**Your goal**.
Reproduce the data below word for word, setting aside any picture it holds.

**Material for this exercise**.
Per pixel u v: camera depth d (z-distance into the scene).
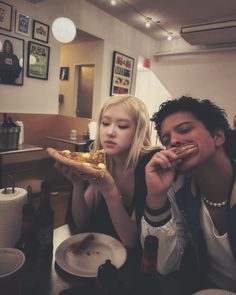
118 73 5.40
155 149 1.12
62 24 3.20
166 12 4.75
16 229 0.81
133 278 0.73
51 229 0.83
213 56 6.08
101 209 1.14
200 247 0.86
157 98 7.05
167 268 0.79
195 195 0.86
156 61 6.88
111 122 1.07
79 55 5.36
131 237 0.92
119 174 1.16
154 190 0.78
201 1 4.19
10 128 2.61
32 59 3.78
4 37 3.37
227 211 0.79
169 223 0.80
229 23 4.80
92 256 0.83
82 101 5.70
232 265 0.82
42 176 3.54
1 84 3.48
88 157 1.08
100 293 0.59
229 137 0.80
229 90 5.95
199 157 0.71
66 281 0.71
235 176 0.78
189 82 6.48
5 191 0.84
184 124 0.73
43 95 4.06
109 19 4.99
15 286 0.52
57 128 4.38
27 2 3.57
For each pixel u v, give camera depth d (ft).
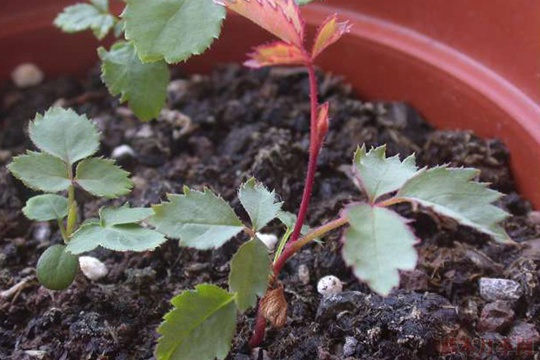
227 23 1.06
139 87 0.89
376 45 1.02
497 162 0.96
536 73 0.93
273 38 1.06
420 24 1.00
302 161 0.98
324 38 0.73
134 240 0.79
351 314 0.83
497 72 0.96
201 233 0.74
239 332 0.83
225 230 0.74
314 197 0.96
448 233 0.91
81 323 0.83
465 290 0.86
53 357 0.82
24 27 1.07
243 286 0.73
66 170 0.82
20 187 0.97
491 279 0.86
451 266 0.88
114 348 0.82
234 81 1.07
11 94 1.09
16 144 1.04
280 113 1.03
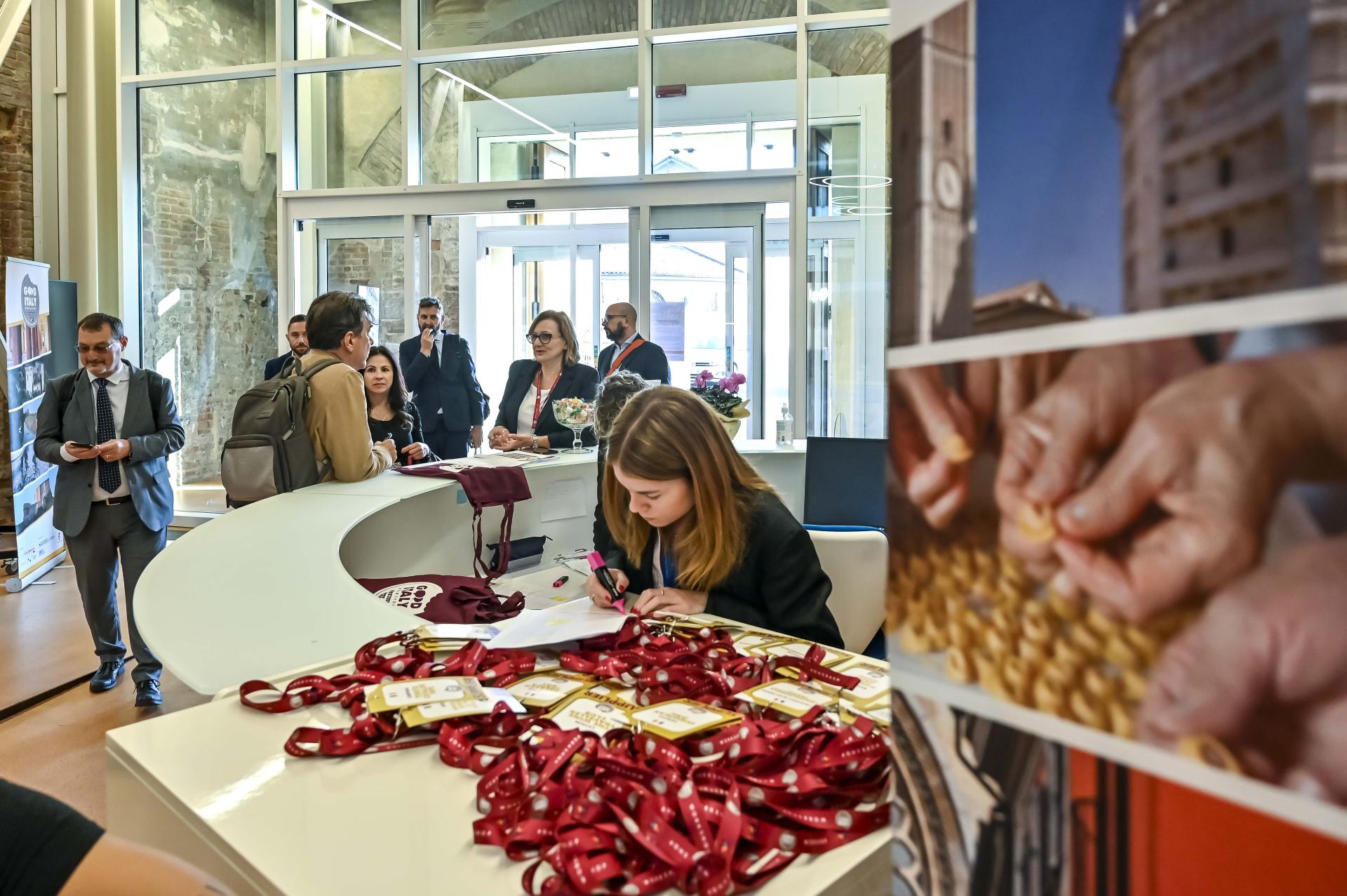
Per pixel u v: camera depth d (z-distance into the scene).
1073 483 0.33
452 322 6.71
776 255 5.35
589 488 3.12
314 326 2.62
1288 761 0.27
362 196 5.87
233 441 2.50
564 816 0.66
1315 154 0.25
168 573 1.63
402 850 0.66
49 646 3.73
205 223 6.50
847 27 5.25
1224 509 0.28
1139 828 0.32
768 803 0.70
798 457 4.11
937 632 0.40
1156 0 0.29
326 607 1.43
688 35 5.41
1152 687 0.31
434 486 2.49
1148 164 0.30
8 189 6.10
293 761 0.83
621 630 1.22
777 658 1.07
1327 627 0.26
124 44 6.17
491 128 5.96
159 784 0.79
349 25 6.06
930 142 0.39
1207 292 0.28
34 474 4.91
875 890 0.66
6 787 0.61
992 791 0.38
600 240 7.39
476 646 1.10
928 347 0.40
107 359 3.19
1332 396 0.25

**Written answer**.
Per pixel u v: camera depth d (z-distance into the scene).
118 73 5.40
155 149 1.12
62 24 3.20
166 12 4.75
16 229 0.81
133 278 0.73
51 229 0.83
213 56 6.08
101 209 1.14
200 247 0.86
157 98 7.05
167 268 0.79
195 195 0.86
156 61 6.88
111 122 1.07
79 55 5.36
131 237 0.92
119 174 1.16
154 190 0.78
201 1 4.19
10 128 2.61
32 59 3.78
4 37 3.37
227 211 0.79
169 223 0.80
229 23 4.80
92 256 0.83
82 101 5.70
232 265 0.82
42 176 3.54
1 84 3.48
88 157 1.08
100 293 0.59
229 137 0.80
229 90 5.95
199 157 0.71
66 281 0.71
235 176 0.78
189 82 6.48
5 191 0.84
184 124 0.73
43 95 4.06
109 19 4.99
15 286 0.52
57 128 4.38
27 2 3.57
For each pixel u v, give camera depth d (ft).
227 23 1.06
139 87 0.89
376 45 1.02
497 162 0.96
536 73 0.93
273 38 1.06
420 24 1.00
302 161 0.98
324 38 0.73
134 240 0.79
351 314 0.83
497 72 0.96
201 233 0.74
239 332 0.83
225 230 0.74
314 197 0.96
448 233 0.91
81 323 0.83
465 290 0.86
53 357 0.82
24 27 1.07
243 286 0.73
66 170 0.82
20 187 0.97
491 279 0.86
451 266 0.88
114 348 0.82
234 81 1.07
11 94 1.09
16 144 1.04
280 113 1.03
Per pixel u v: camera depth d (z-distance into the scene).
1073 483 0.33
452 322 6.71
776 255 5.35
589 488 3.12
314 326 2.62
1288 761 0.27
362 196 5.87
233 441 2.50
564 816 0.66
1315 154 0.25
168 573 1.63
402 850 0.66
49 646 3.73
205 223 6.50
847 27 5.25
1224 509 0.28
1139 828 0.32
768 803 0.70
798 457 4.11
937 632 0.40
1156 0 0.29
326 607 1.43
688 35 5.41
1152 687 0.31
434 486 2.49
1148 164 0.30
8 189 6.10
293 761 0.83
621 630 1.22
777 658 1.07
1327 627 0.26
124 44 6.17
491 128 5.96
159 784 0.79
349 25 6.06
930 142 0.39
1207 292 0.28
34 474 4.91
875 890 0.66
6 787 0.61
992 791 0.38
600 240 7.39
476 646 1.10
928 347 0.40
107 359 3.19
1332 396 0.25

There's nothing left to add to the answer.